Il a été très difficile de faire comprendre aux gens que les enfants peuvent apprendre sans être punis physiquement. Les gens avaient l'habitude de croire que seuls les enseignants étaient responsables de la protection des enfants, mais ils comprennent maintenant que la protection des enfants est la responsabilité de tous.

Professeure dans la région du Sindh

 

  • Réagir face aux problèmes et soutenir des actions de suivi

  1. L’équipe de sauvegarde et les mobilisateurs communautaires ont activement impliqué les membres des CGE pour s’assurer de leur participation au bon fonctionnement des centres. Par conséquent, presque tous les CGE ont été impliqués dans les actions de réponse aux problèmes de protection. Sans partager d’informations sensibles, l’équipe du programme organisait également des réunions ad hoc avec les CGE ciblés. En escortant les enfants en toute sécurité jusqu’à l’espace d’apprentissage ou en ayant une simple conversation avec un autre membre de la communauté, les membres des CGE ont atténué les risques de harcèlement de rue, de mariage d’enfants, de violence domestique, de châtiments corporels et de brimades, et y ont répondu.
  2. Les enseignants et les parents ont été formés à des stratégies de discipline positive et à des stratégies de soutien psychosocial en matière de santé mentale pendant les sessions, et il a été noté qu’ils soutenaient activement le personnel d’Acted, d’autres enseignants et les membres de la communauté pour surmonter les problèmes à la maison et au centre d’apprentissage.
  3. Les propriétaires des bâtiments et les membres des comités de surveillance participant aux réunions se sont également montrés plus enclins à fournir de l’eau potable dans les espaces d’apprentissage et à déployer rapidement des ressources humaines pour la restructuration des espaces d’apprentissage après les inondations.

Par conséquent, sur la base de l’évaluation des activités du projet, du retour d’information de la communauté et des leçons tirées de la gestion des cas, la mise en place des CGE a été une initiative globalement réussie, en particulier pour assurer la sauvegarde des centres d’apprentissage.

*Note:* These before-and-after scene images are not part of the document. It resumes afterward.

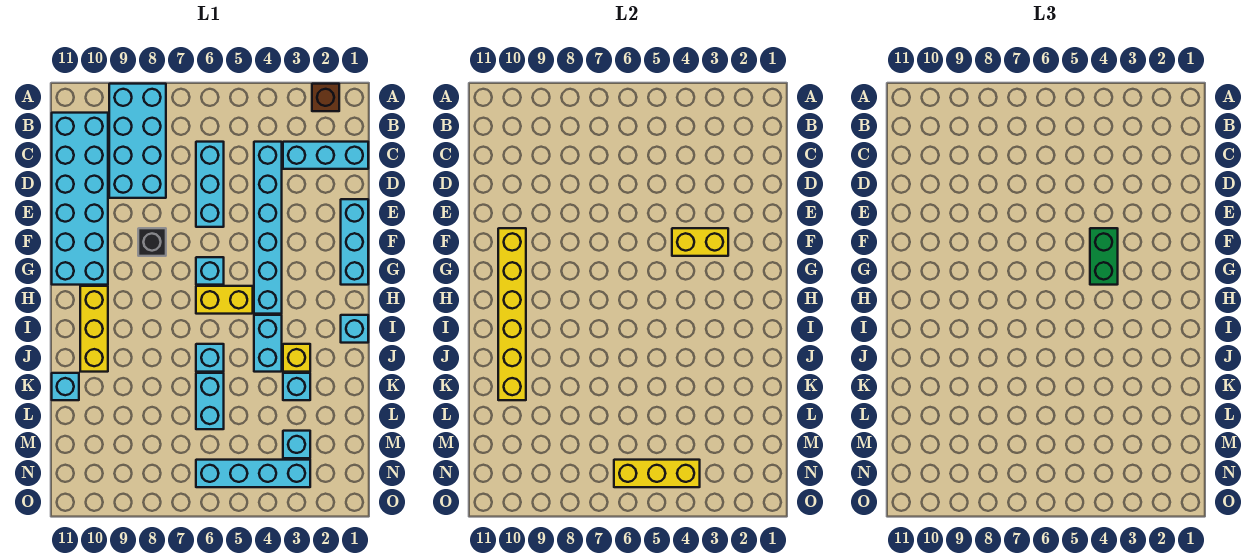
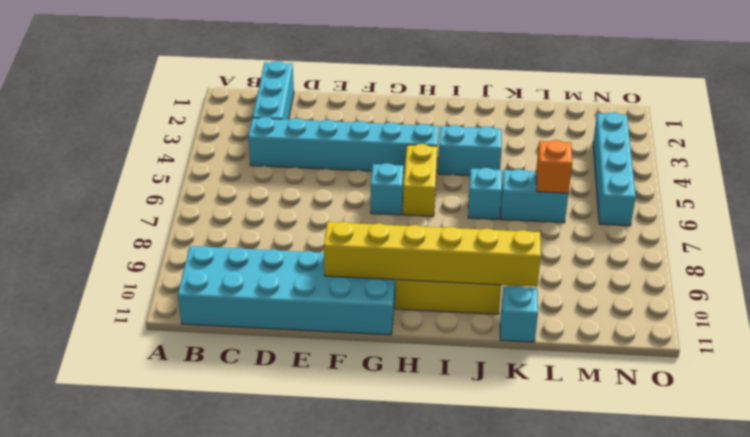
orange 1x1 brick [536,140,572,193] -> none
none -> brown 1x1 brick [312,84,339,111]
none -> cyan 2x4 brick [109,84,166,198]
none -> cyan 1x3 brick [196,142,224,227]

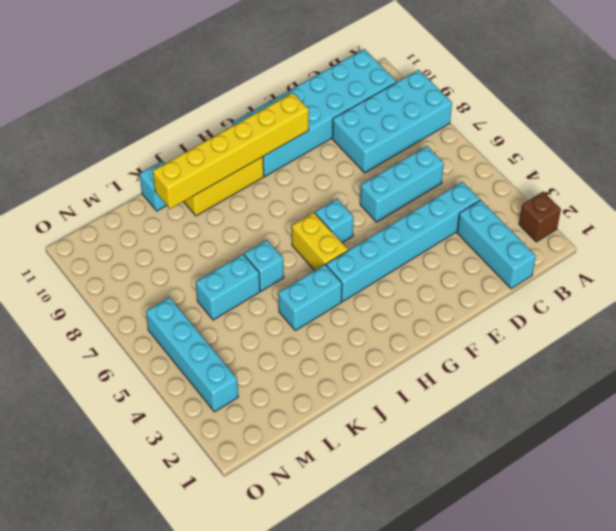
none -> cyan 1x3 brick [341,199,368,285]
none -> black 1x1 brick [138,228,166,256]
none -> cyan 1x1 brick [341,315,368,343]

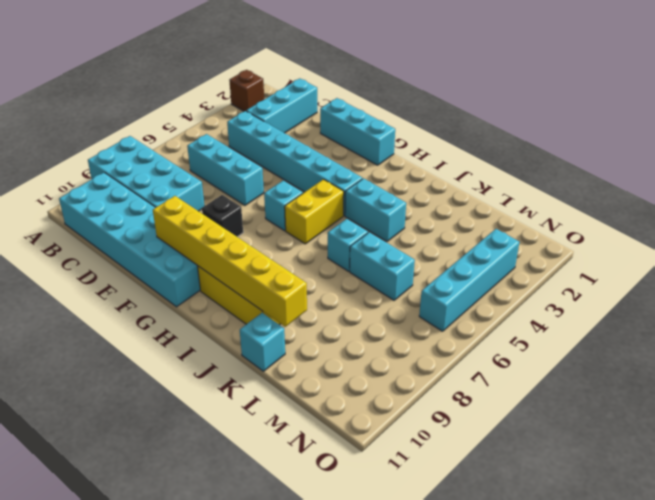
none -> cyan 1x1 brick [341,315,368,343]
none -> yellow 1x1 brick [283,344,310,372]
none -> cyan 1x1 brick [283,373,310,400]

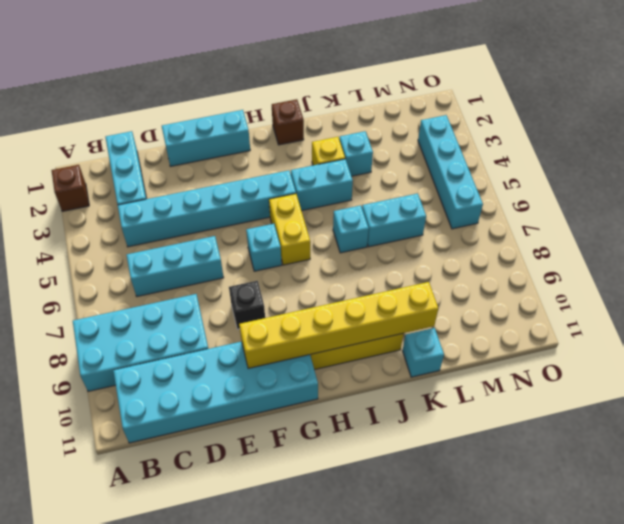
brown 1x1 brick [272,99,304,145] -> cyan 1x1 brick [341,315,368,343]
none -> cyan 1x1 brick [283,431,310,458]
none -> yellow 1x2 brick [672,228,728,256]
none -> yellow 1x3 brick [614,460,700,487]

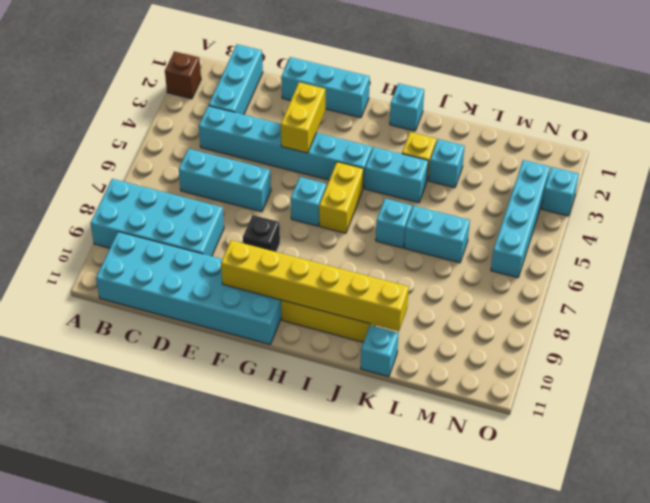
cyan 1x1 brick [542,167,579,216] -> cyan 1x1 brick moved to [283,431,310,458]
none -> yellow 1x3 brick [614,460,700,487]
none -> green 1x2 brick [1090,228,1118,285]

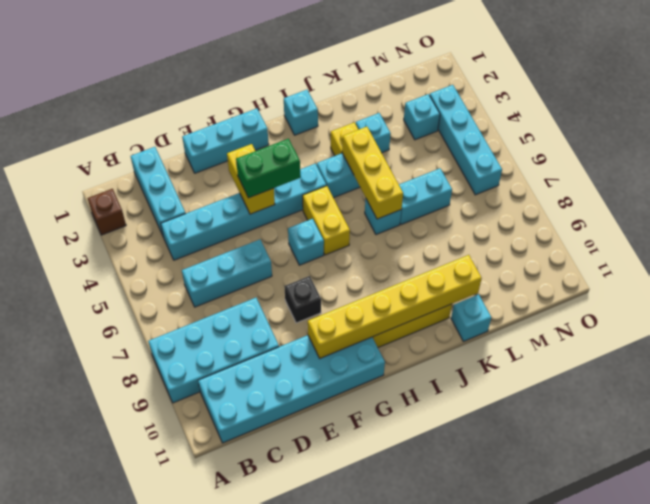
yellow 1x3 brick [342,127,403,219] -> yellow 1x3 brick moved to [614,460,700,487]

En tant que praticiens du développement et travailleurs humanitaires, nous devons comprendre que les communautés et les populations touchées sont la source la plus appropriée pour rechercher des connaissances et une compréhension de leur propre contexte. Par rapport à d’autres acteurs, y compris les ONGI, les communautés sont mieux placées pour partager une compréhension des risques et des besoins de protection de leur région et de leur population. D’autre part, elles sont également conscientes des défis et des lacunes qui existent au niveau de leurs capacités et des ressources qui leur sont allouées – et qui sont nécessaires pour faire face aux menaces en matière de protection. Ce sont également eux qui seront présents (avec ou sans projet !) pour créer ou briser les structures de pouvoir, transmettre leurs valeurs, prescrire des rôles et des responsabilités tout en se tenant mutuellement responsables de leurs comportements – et finalement créer un impact durable sur la vie des enfants et des groupes vulnérables.